Le scuole hanno chiuso momentaneamente i battenti ed ecco che inizia il tormentone del “sarò promosso o rimandato a settembre?”. Questi i dilemmi di migliaia di studenti, oltre a quanti per motivi vari non sono riusciti a portare a termine positivamente l’anno scolastico e di conseguenza saranno respinti. Ed è già tempo di esami: i primi a scendere in campo sono gli studenti il primo appuntamento sarà il 20 giugno con lo scritto, il giorno dopo spazio alla seconda prova, che varia a seconda dell’indirizzo di studio scelto, quindi la terza prova, che quasi per tutti sarà lunedì 25, eccezione gli studenti del liceo artistico la cui seconda prova dura tre giorni. Da qualche anno a questa parte per legge si possono effettuare le correzioni solo dopo il termine della terza prova.
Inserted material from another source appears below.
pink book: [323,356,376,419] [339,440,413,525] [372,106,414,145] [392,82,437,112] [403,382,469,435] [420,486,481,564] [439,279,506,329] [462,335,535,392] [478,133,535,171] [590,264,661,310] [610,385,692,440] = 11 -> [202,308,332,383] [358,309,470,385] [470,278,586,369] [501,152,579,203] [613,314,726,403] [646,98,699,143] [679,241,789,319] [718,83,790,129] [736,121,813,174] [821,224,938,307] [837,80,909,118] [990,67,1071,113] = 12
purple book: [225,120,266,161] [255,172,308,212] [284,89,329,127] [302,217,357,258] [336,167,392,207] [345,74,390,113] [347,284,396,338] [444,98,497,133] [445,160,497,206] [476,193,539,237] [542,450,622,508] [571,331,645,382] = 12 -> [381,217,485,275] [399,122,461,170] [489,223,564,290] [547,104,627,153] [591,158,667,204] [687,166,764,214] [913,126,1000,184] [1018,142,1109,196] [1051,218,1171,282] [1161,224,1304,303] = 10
Tutto dipende dall’organizzazione delle sottocommissioni, ma in genere gli orali dovrebbero iniziare tra il 27 ed il 30 giugno.

Per chi invece troverà sul tabellone “giudizio sospeso in…” seguito dalla o dalle materie in cui è stato rimandato inizierà il periodo del recupero: in genere le scuole organizzano  corsi di recupero per le materie più importanti e caratterizzanti, al classico latino e greco, allo scientifico matematica, fisica ed Inglese e così via. L’alternativa è uno studio individuale, ma la famiglia a quel punto dovrebbe firmare una sorta di liberatoria in cui si prende la responsabilità di preparare lo studente senza corsi di recupero, per quanto consigliati. Ciò spesso significa ricorrere ad insegnanti privati, anche studenti universitari.

È di questi giorni una polemica sorta in un prestigioso liceo in cui, pur essendo già stato deliberato di sostenere gli esami a fine agosto, si è verificata una rivolta da parte dei genitori che hanno chiesto, e quel che è peggio ottenuto, di far votare di nuovo dal Collegio Docenti la delibera per far sostenere gli esami a metà luglio. Ciò che sconcerta è proprio la richiesta, dal momento che la decisione di effettuare gli esami a fine agosto era già stata deliberata alla fine del passato anno scolastico, ma ancora più sconcertante è stato notare la completa assenza da parte della dirigenza, che ha avallato la votazione bis, a riprova del fatto che alcune scuole siano in balia dei genitori, cosa non si fa per avere più iscrizioni l’anno successivo, ma non è certamente un episodio come questo a decretare la qualità di un istituto…anzi se mai il rischio è di ottenere l’effetto opposto.